Yapılacak iş:
İnsanın nasıl bugünkü kişiye dönüştüğünü ve zannetmeyi anlatan yazıyı, son cümlesinden sonra devam ettirerek yazın.

Belge alıntısı:

....................

Akşam kahvesini içerken sessizleşti Burcu, kocaman yemyeşil gözlerine sığmayacak büyük soru ile bakışlarını elindeki fincandan arkadaşının yüzüne doğru süzüldü “İnsan nasıl oluyor da olduğu kişiye dönüşüyor? Yaradılışı mı, yaşadıkları mı, yoksa yaşattıkları mı getiriyor olduğu yere?
Hayat için hafif, akşam kahvesi için ağır bir konu. Kanımca insan, inandıkları, zannettikleri seçtiklerinin ve yaşattıklarının, kendi mayası ile karılmasını topluyor ve süzmeye başlıyor. Zaman geriye olduğu kişiyi bırakıyor.
İnsan inandığı ve düşündüğünü aklından sözüne, sözünden eline ve sonra da hayatına taşıyor. “Hiç aklıma gelmezdi” denilen şeyler de, bilinç düzeyinde olmayan inandıklarımız, korkular, içten içe kendimizi o dünyada koyduğumuz yer diyelim. Şimdi bilinç ve düzeyi ile ilgili yorum yapmak istemem zira bu konunun uzmanı sevgili Uzman psikolog Ceren Kırkım var bir gün ona sorarım. Ama şundan eminim beynimizin farkında olduğumuz ve olmadığımız depoları ile yürüyoruz varacağımız yere.
Gidilen yerin en renkli manzarası ise zannetmek. Türk Dil Kurumu -Zan sözünü “Elde somut veriler olmamasına karşın, birisi ya da bir olay hakkında hükme varmak ya da sonuca ulaşmak” demek şeklinde açıklamış. Zan etmek, sonunda zannetmeye dönüşünce, tanımın elde olmayan somut verileri, zihnimiz tarafından öyle güzel doldurulmuş ki, vardığımız yer gerçekliğe yakınsa doğru doldurmuştur, lakin vardığımız hüküm ile gerçek arasında içine düştüğümüz kadar büyük bir fark varsa, işte o zaman, zannedenlerin kayıp dünyasına hoşgeldiniz. Öyle büyük bir kuyu ve öyle büyük bir uçurumdur zannetmek, yüksekliğini ancak kendi zannettiği kayalardan denize düşenler bilir. Şimdi okumaya on saniye ara ver ve düşün senin en büyük zannetme kuyun hangisiydi?

....................

İncelenecek veriler:
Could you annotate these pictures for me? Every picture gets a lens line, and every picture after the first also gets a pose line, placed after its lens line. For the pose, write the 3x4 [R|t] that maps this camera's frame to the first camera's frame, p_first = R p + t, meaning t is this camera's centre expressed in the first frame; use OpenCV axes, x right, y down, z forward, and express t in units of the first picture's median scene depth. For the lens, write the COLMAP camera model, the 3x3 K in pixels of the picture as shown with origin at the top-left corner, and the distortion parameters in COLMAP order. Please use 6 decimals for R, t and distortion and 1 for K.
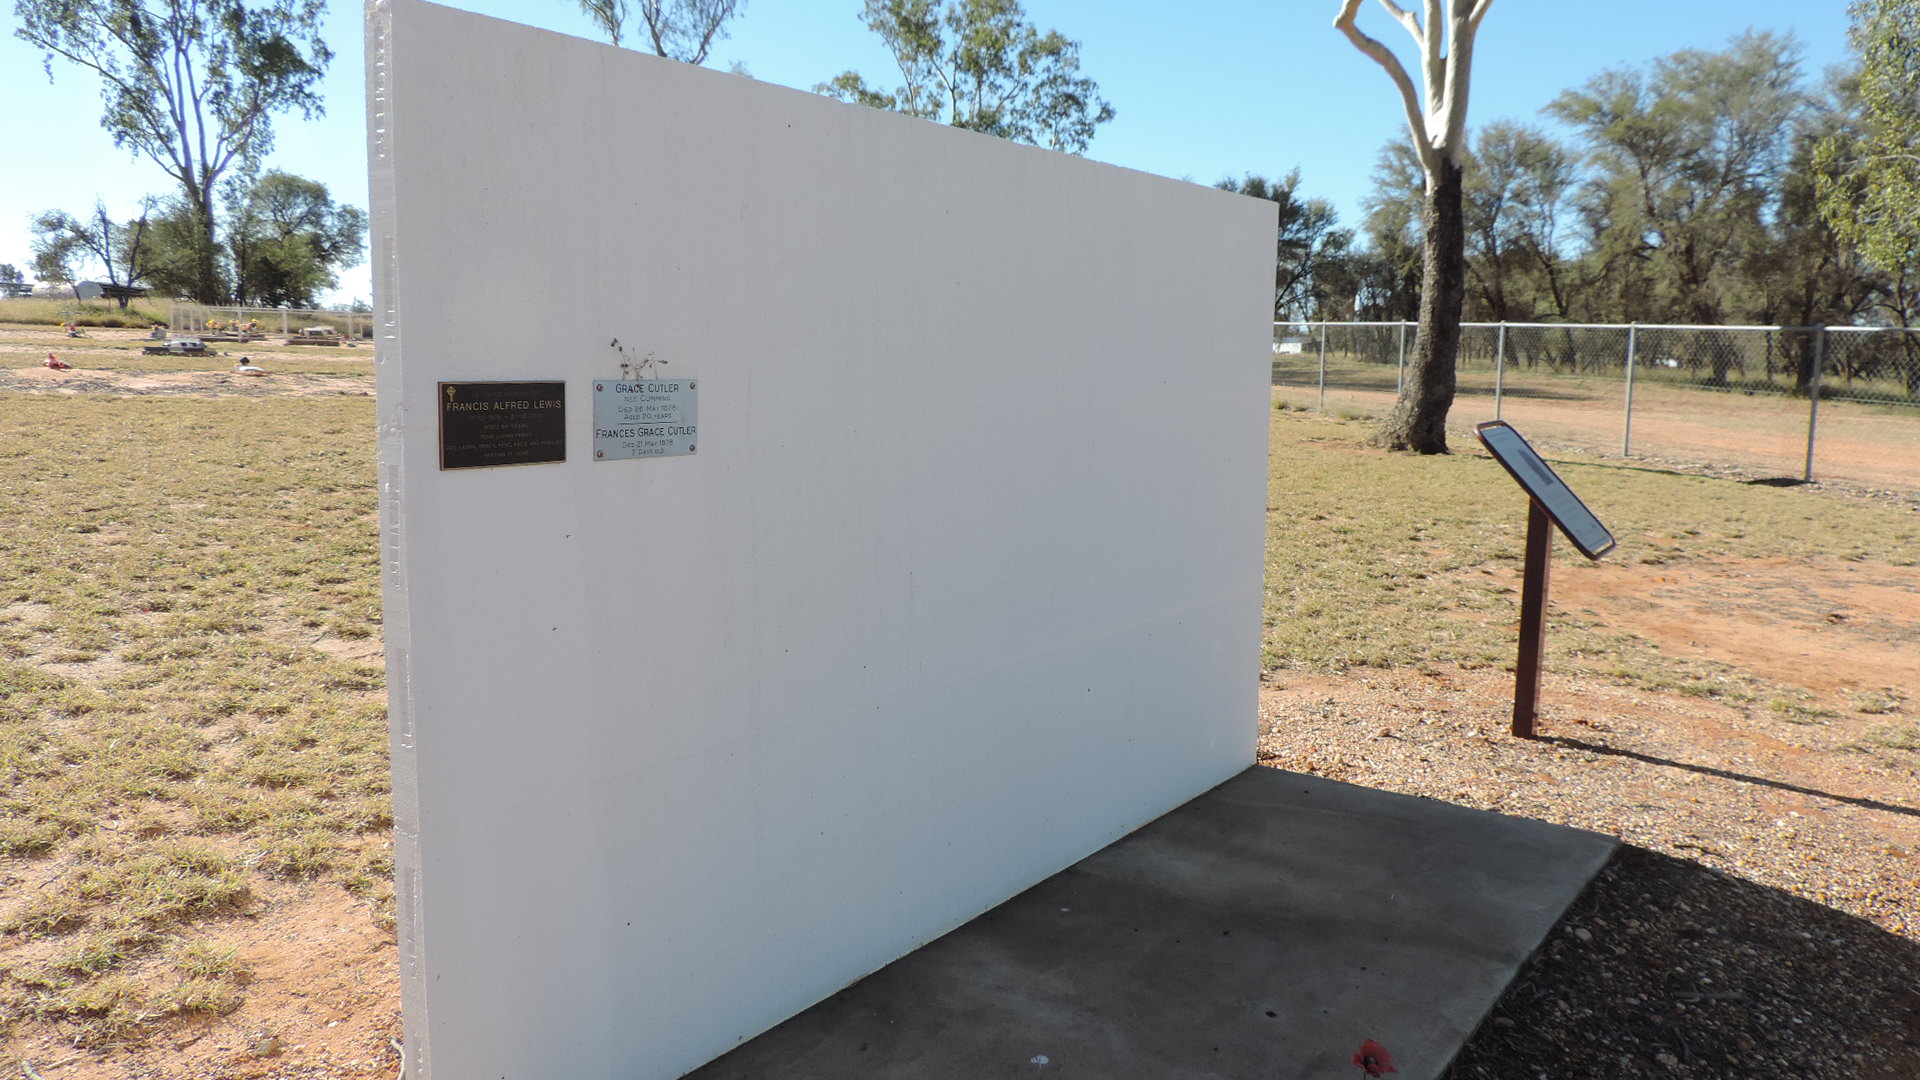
lens RADIAL K [[1369.4, 0, 967.0], [0, 1369.4, 537.4], [0, 0, 1]] dist [-0.022403, 0.007755]
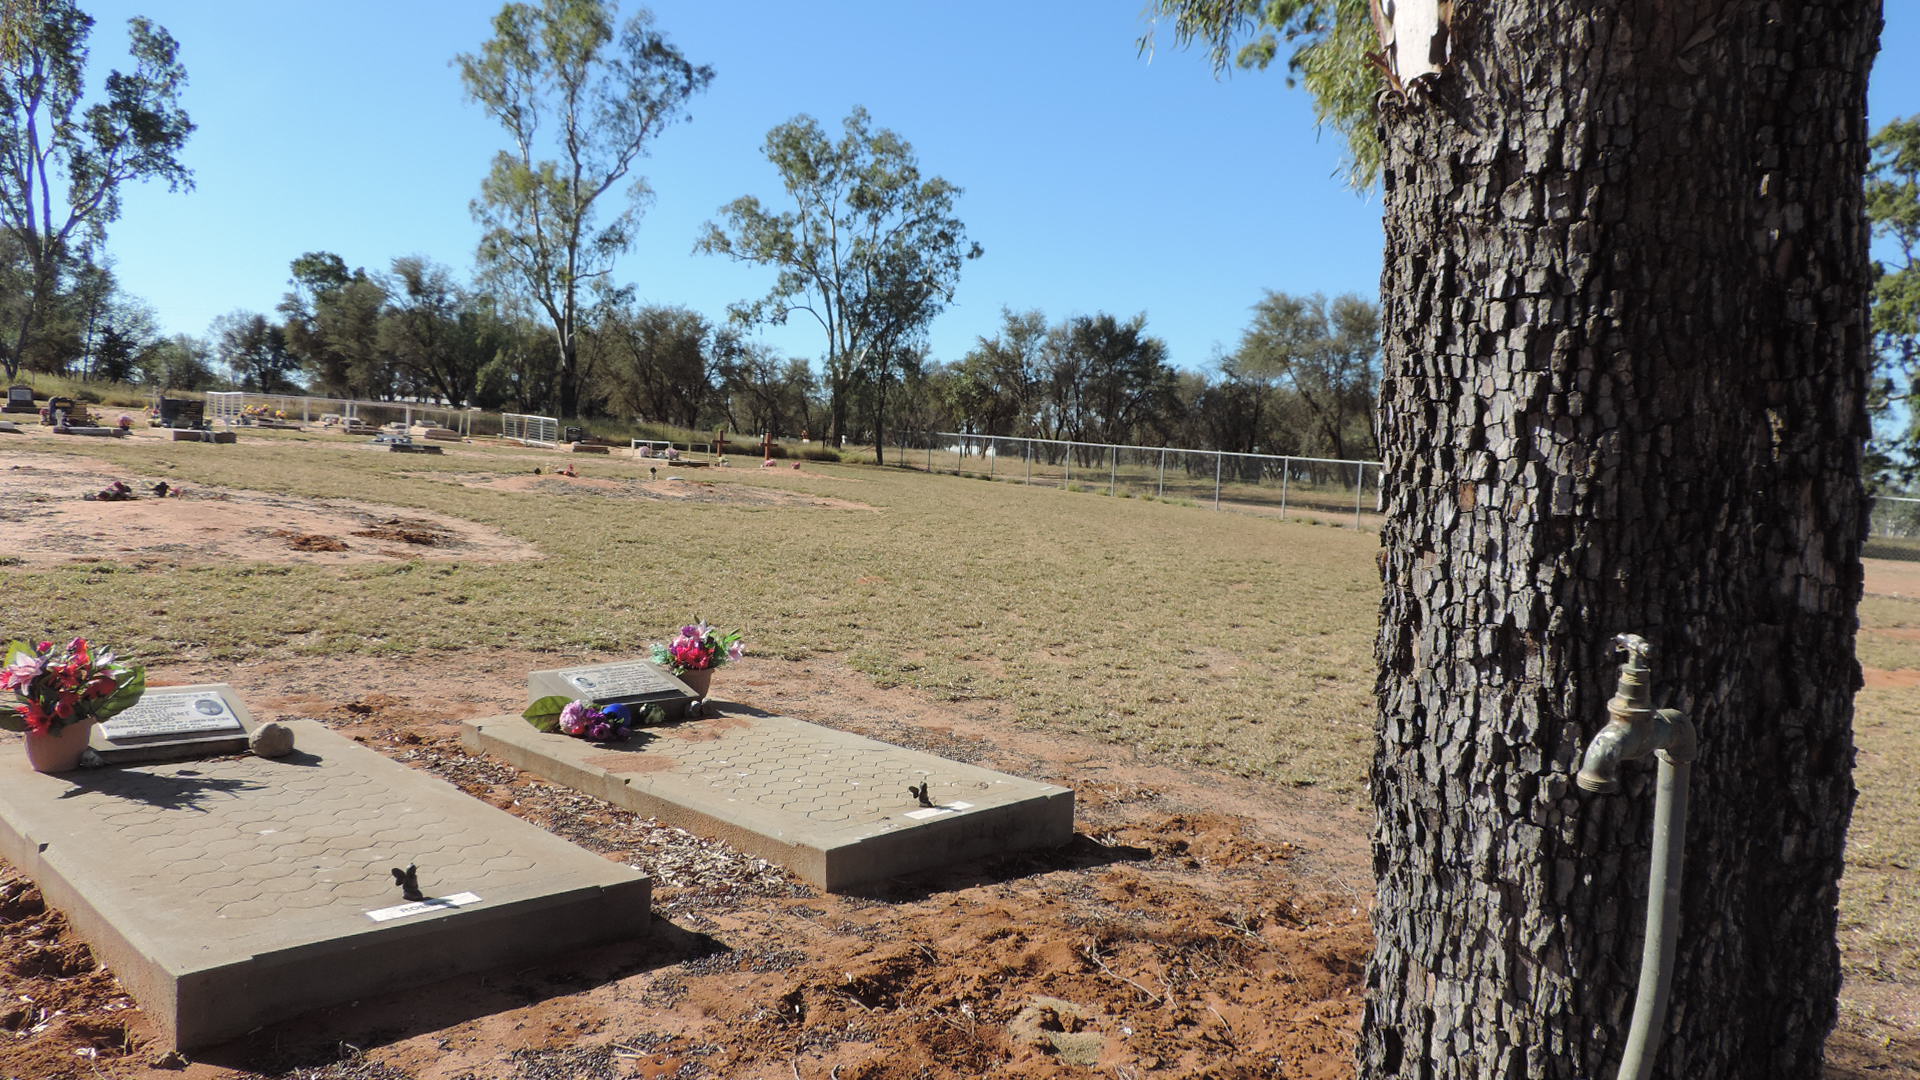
lens RADIAL K [[1369.4, 0, 958.2], [0, 1369.4, 558.6], [0, 0, 1]] dist [-0.022403, 0.007755]
pose [[0.965408, 0.018026, 0.260119, -0.200972], [-0.005262, 0.998751, -0.049681, 0.003022], [-0.260690, 0.046594, 0.964298, -0.085393]]
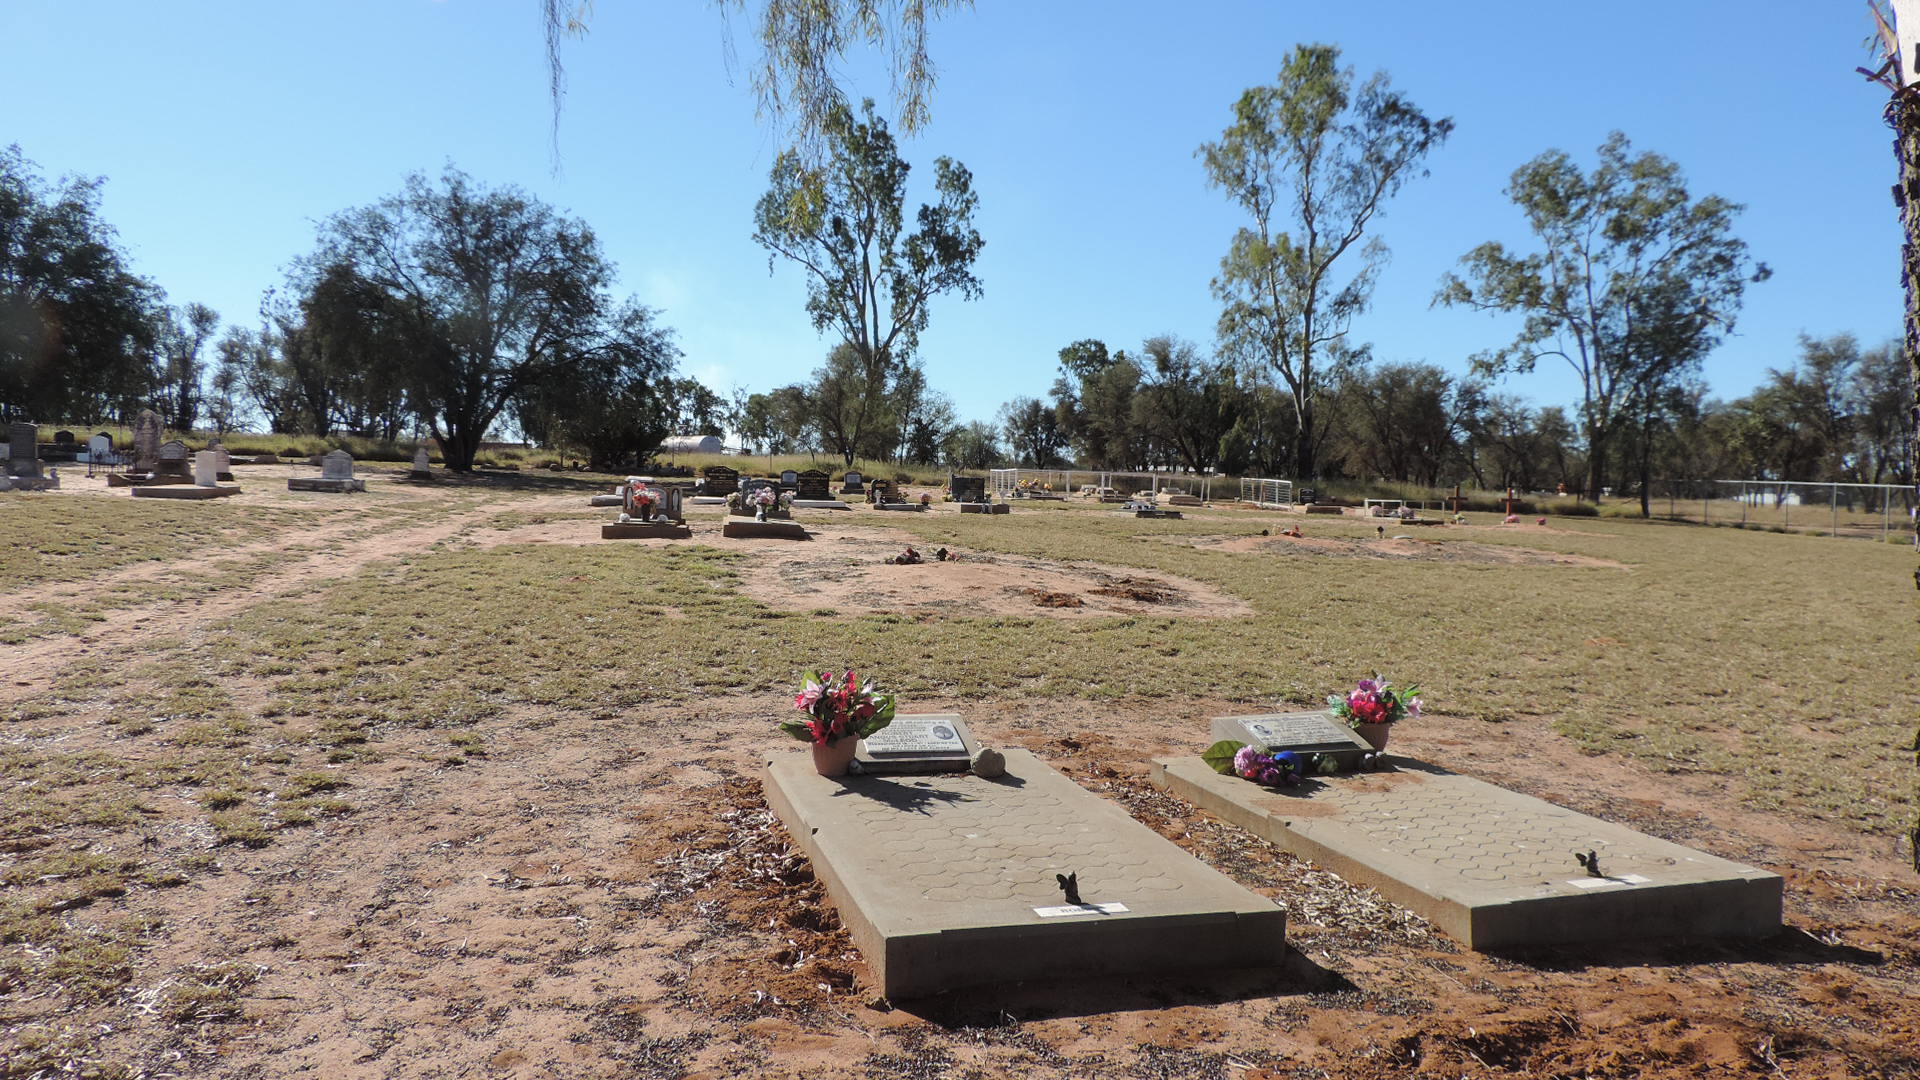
lens RADIAL K [[1369.4, 0, 959.6], [0, 1369.4, 550.7], [0, 0, 1]] dist [-0.022403, 0.007755]
pose [[0.963752, 0.015933, -0.266324, -0.193203], [-0.040600, 0.995348, -0.087372, 0.003946], [0.263693, 0.095018, 0.959916, -0.092625]]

....................

Çözülmüş alıştırma:
Olduğumuz kişiye giden yolda en çok elimizde gibi görünen, ama seçeneklerden daha fazlası olmadığı için, evrilen hayatımıza yürümeye devam edelim. Okul seçimleri, meslek, arkadaş, yaşadığın şehir eş… Kendimizin seçtiğini sandığımız ancak dünyaya geldiğimiz koşullar büyütüldüğümüz kültür ve bize sunulan öğretilerin sınırlarındaki, bizim sandığımız seçimlerimiz...
Yaradılıştan gelen özellikler insanın yetisi ve mayası oluyor. Yaşadıklarını yorumlama, ondan aldıkları nereye koyacağı ve aldıklarıyla ortaya çıkan şey mayanın ne olduğu ile ilgili biraz. Aynı hayatı yaşayan insanların yaşadığı bir evden dünyanın iki farkı insanı yetişirken, kaynayan su patatesi yumuşatırken, yumurtayı sertleştiriyor klişesi var ya. Çok gerçek. Ama nasıl bir patates ve nasıl bir yumurta olduğunu seçebilmek elimizde.
Buraya kadar okuduysan seni tebrik ediyorum. Çünkü bundan sonrası söylemek istediklerimin kalbini oluşturuyor. Sana giden yolda, geçtiğin yolu, koşulları ve hatta aksini görmeden kendi zannını bile değiştiremezken, ipleri sonuna kadar senin elinde olan bir tek şey var.
Nereden bakabileceğini seçmek.
Her durumu çok daha iyi bir yerden görebilecek bir açı mutlaka var. Bakmak için durduğun yer, kim olduğunu gösteriyor.
Sen gittiğin yol değil sonunda vardığın ve yüzünü döndüğün yersin.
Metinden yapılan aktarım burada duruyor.